An dieser Stelle kann ich nicht anders, als einen kleinen Einblick in die Mängelliste zu gewähren: Die Möbel waren alt, schmuddelig und augenscheinlich wahllos zusammengewürfelt. Der Kleiderschrank so windig, dass man befürchten musste, er falle bei kleinster Berührung in sich zusammen. In der Deckenlampe befanden sich zwei hässliche Spar-Glühbirnen, die erst eine halbe Stunde vorglühen mussten, bis sie brauchbares Licht lieferten. In der Lampe auf dem Nachtkasten fehlte die Glühbirne komplett, war ja wohl zu viel verlangt. Das Kissen war ein verklumptes Etwas. Auf der Matratze fühlte man jede Feder. Der Tisch war dreckig mit Kaffee-/Teerändern drauf. Von Handtüchern keine Spur. Na ja, kein Schaden, die hätten wir vor lauter Ekel eh nicht benutzt. Nach dem Öffnen des Fensters strömte dank des benachbarten Bauernhofs sogleich die Landluft ins Zimmer. Nun ja, für seine Nachbarn kann man aber nichts.

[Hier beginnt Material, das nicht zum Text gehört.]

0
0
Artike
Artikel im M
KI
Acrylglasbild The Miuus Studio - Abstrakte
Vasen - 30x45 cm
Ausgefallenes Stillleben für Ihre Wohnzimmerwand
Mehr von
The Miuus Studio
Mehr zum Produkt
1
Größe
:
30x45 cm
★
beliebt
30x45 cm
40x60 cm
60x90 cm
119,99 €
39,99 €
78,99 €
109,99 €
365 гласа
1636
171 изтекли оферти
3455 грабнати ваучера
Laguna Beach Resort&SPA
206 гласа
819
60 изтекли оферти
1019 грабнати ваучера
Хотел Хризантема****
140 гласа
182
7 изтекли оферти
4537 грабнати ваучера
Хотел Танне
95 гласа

Bitte tief Luft holen, es geht weiter:
Wir hatten ein Zimmer mit Etagendusche gebucht. In Steingaden beim „Gasthof Graf“ machten wir damit sehr gute Erfahrungen, also scheuten wir nicht, das wieder zu tun. Das war ein Fehler, wie es sich später herausgestellte. Auf dem Weg zur besagten Etagendusche entdeckte ich im großen Treppenhaus, in dem noch mehr unnütze und schmuddelige Möbel standen, eine Menge leerer Flaschen und benutzter Becher. Ich traute mich nicht, da genauer hinzusehen. In der Etagendusche fehlte die Befestigung für den Duschkopf und das Bad selbst war im Allgemeinen unangenehm. Wir verzichteten also auf das Duschen. Am nächsten Tag beim Verlassen des Gebäudes entdeckten wir eine weitere Etagendusche. OK, da konnte man zumindest den Duschkopf aufhängen. In diesem Badezimmer befand sich außerdem eine Toilette. Das Waschbecken fehlte allerdings. Wie kann man eine Toilette ohne Waschbecken bauen?! Was zum Kuckuck ist hier los?

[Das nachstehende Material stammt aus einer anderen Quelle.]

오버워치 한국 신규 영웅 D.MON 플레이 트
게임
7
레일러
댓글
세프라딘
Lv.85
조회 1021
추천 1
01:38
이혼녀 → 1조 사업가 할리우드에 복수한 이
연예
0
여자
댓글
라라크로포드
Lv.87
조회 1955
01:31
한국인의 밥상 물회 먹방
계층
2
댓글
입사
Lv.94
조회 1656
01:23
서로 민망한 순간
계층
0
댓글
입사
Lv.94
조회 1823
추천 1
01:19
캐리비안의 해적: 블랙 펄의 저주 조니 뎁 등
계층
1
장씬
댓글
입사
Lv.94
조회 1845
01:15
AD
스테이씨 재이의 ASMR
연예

Wer noch mehr Schauergeschichten lesen möchte, der findet sie beispielsweise hier:
Google Maps, Booking.com, Tripadvisor, HolidayCheck.
Und ganz ehrlich? Ich persönlich glaube nur den negativen Rezensionen. Ich frage mich, woher die wenigen positiven Stimmen überhaupt stammen. Das ist mir wirklich schleierhaft.
Zurück zu uns.
Leider waren wir zu erschöpft, um nach einer Alternative zu dieser Kammer des Schreckens zu suchen, also desinfizierte ich erst mal alles, was wir berühren mussten. Nach dem, was ich hier zu sehen bekam, traute ich der Küche keine Hygiene mehr zu. Die Konsequenz: wir verzichteten hier auf das geplante Abendessen. Etwas Studentenfutter und eine Tablette gegen die aufsteigende Migräne mussten das Abendmahl ersetzen.
Alles war so abartig und surreal, dass ich nicht wusste, ob ich lachen oder weinen soll.
Irgendwann fingen wir dann doch an, lauthals zu lachen, zu absurd war die Situation. Wir fühlten uns wie im falschen Film. Niemand würde uns glauben, wie es dort gewesen ist! Wer DAS erlebt hat, ist ein für alle Mal gegen künftige Widrigkeiten gewappnet. Ich denke, es war gut, beim Einchecken keinen Blick in die Küche geworfen zu haben. Wahrscheinlich entkam ich so einer weiteren Traumatisierung.
Nur eins konnte uns noch retten: Augen zu und durch. Schlafen, aufstehen und nichts wie weg hier!